§ Exercise details
Look through the listing below and report every line that contains "from".
Study material Start Marker
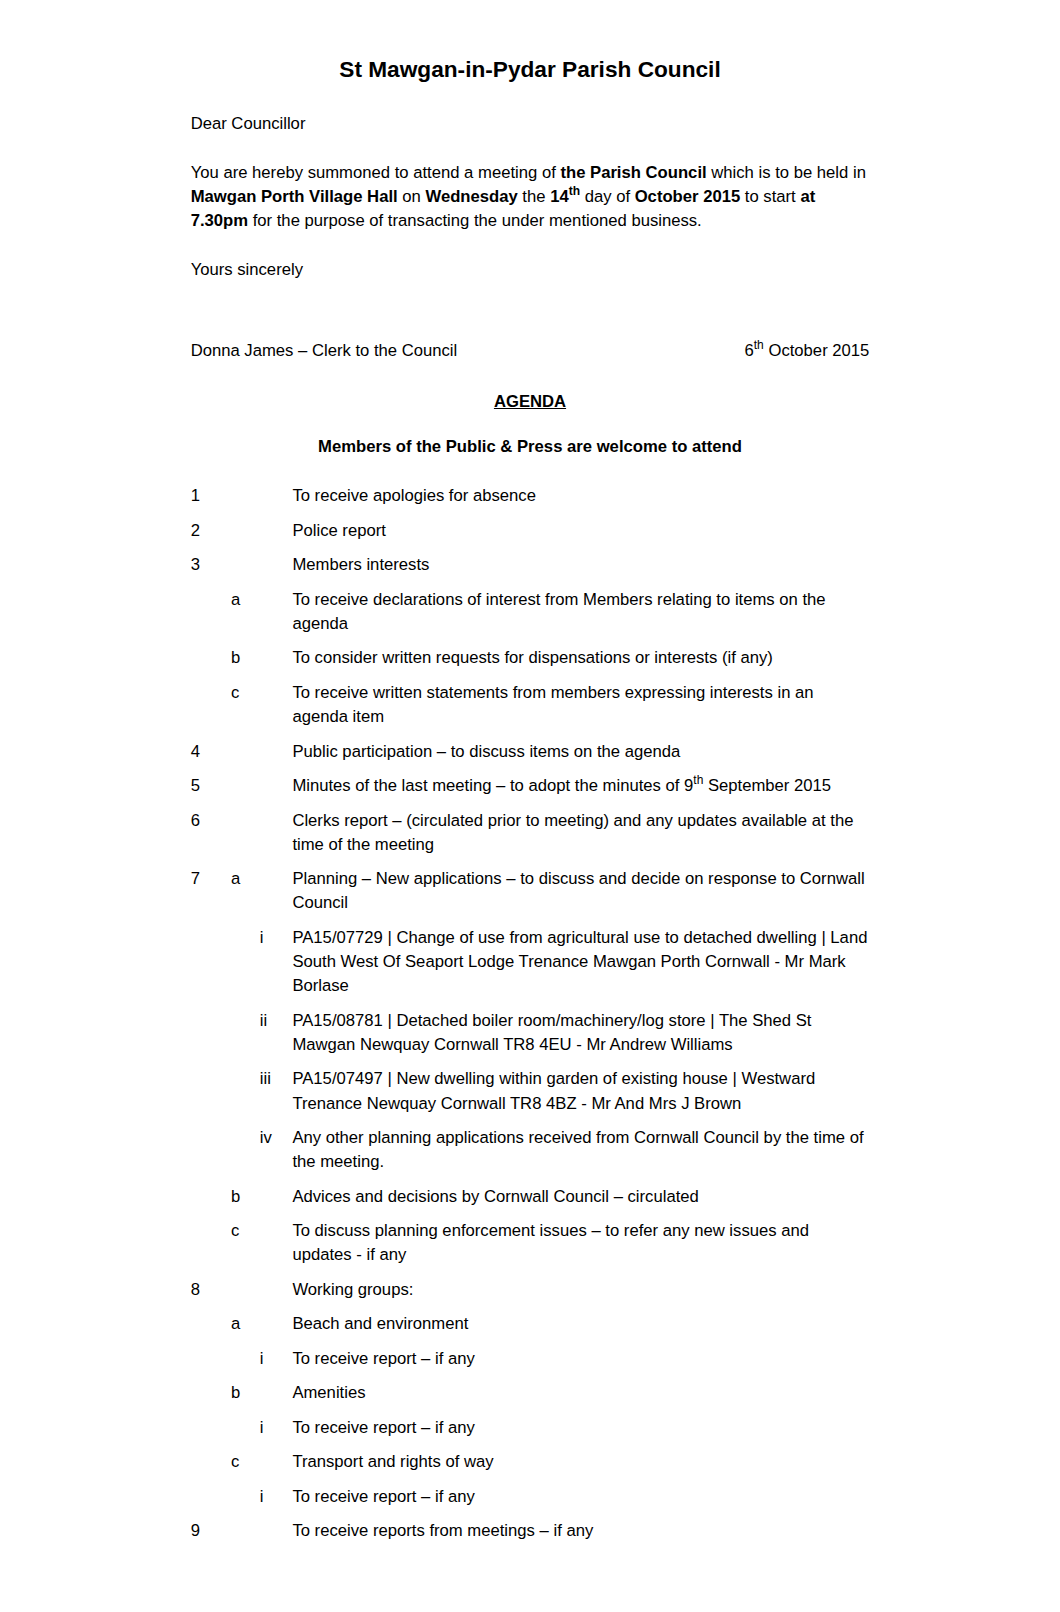St Mawgan-in-Pydar Parish Council
Dear Councillor
You are hereby summoned to attend a meeting of the Parish Council which is to be held in Mawgan Porth Village Hall on Wednesday the 14th day of October 2015 to start at 7.30pm for the purpose of transacting the under mentioned business.
Yours sincerely
Donna James – Clerk to the Council 6th October 2015
AGENDA
Members of the Public & Press are welcome to attend
| 1 | | | To receive apologies for absence |
| 2 | | | Police report |
| 3 | | | Members interests |
| | a | | To receive declarations of interest from Members relating to items on the agenda |
| | b | | To consider written requests for dispensations or interests (if any) |
| | c | | To receive written statements from members expressing interests in an agenda item |
| 4 | | | Public participation – to discuss items on the agenda |
| 5 | | | Minutes of the last meeting – to adopt the minutes of 9 th September 2015 |
| 6 | | | Clerks report – (circulated prior to meeting) and any updates available at the time of the meeting |
| 7 | a | | Planning – New applications – to discuss and decide on response to Cornwall Council |
| | | i | PA15/07729 / Change of use from agricultural use to detached dwelling / Land South West Of Seaport Lodge Trenance Mawgan Porth Cornwall - Mr Mark Borlase |
| | | ii | PA15/08781 / Detached boiler room/machinery/log store / The Shed St Mawgan Newquay Cornwall TR8 4EU - Mr Andrew Williams |
| | | iii | PA15/07497 / New dwelling within garden of existing house / Westward Trenance Newquay Cornwall TR8 4BZ - Mr And Mrs J Brown |
| | | iv | Any other planning applications received from Cornwall Council by the time of the meeting. |
| | b | | Advices and decisions by Cornwall Council – circulated |
| | c | | To discuss planning enforcement issues – to refer any new issues and updates - if any |
| 8 | | | Working groups: |
| | a | | Beach and environment |
| | | i | To receive report – if any |
| | b | | Amenities |
| | | i | To receive report – if any |
| | c | | Transport and rights of way |
| | | i | To receive report – if any |
| 9 | | | To receive reports from meetings – if any |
Study material End Marker
§ Finished task
| | a | | To receive declarations of interest from Members relating to items on the agenda |
| | c | | To receive written statements from members expressing interests in an agenda item |
| | | i | PA15/07729 / Change of use from agricultural use to detached dwelling / Land South West Of Seaport Lodge Trenance Mawgan Porth Cornwall - Mr Mark Borlase |
| | | iv | Any other planning applications received from Cornwall Council by the time of the meeting. |
| 9 | | | To receive reports from meetings – if any |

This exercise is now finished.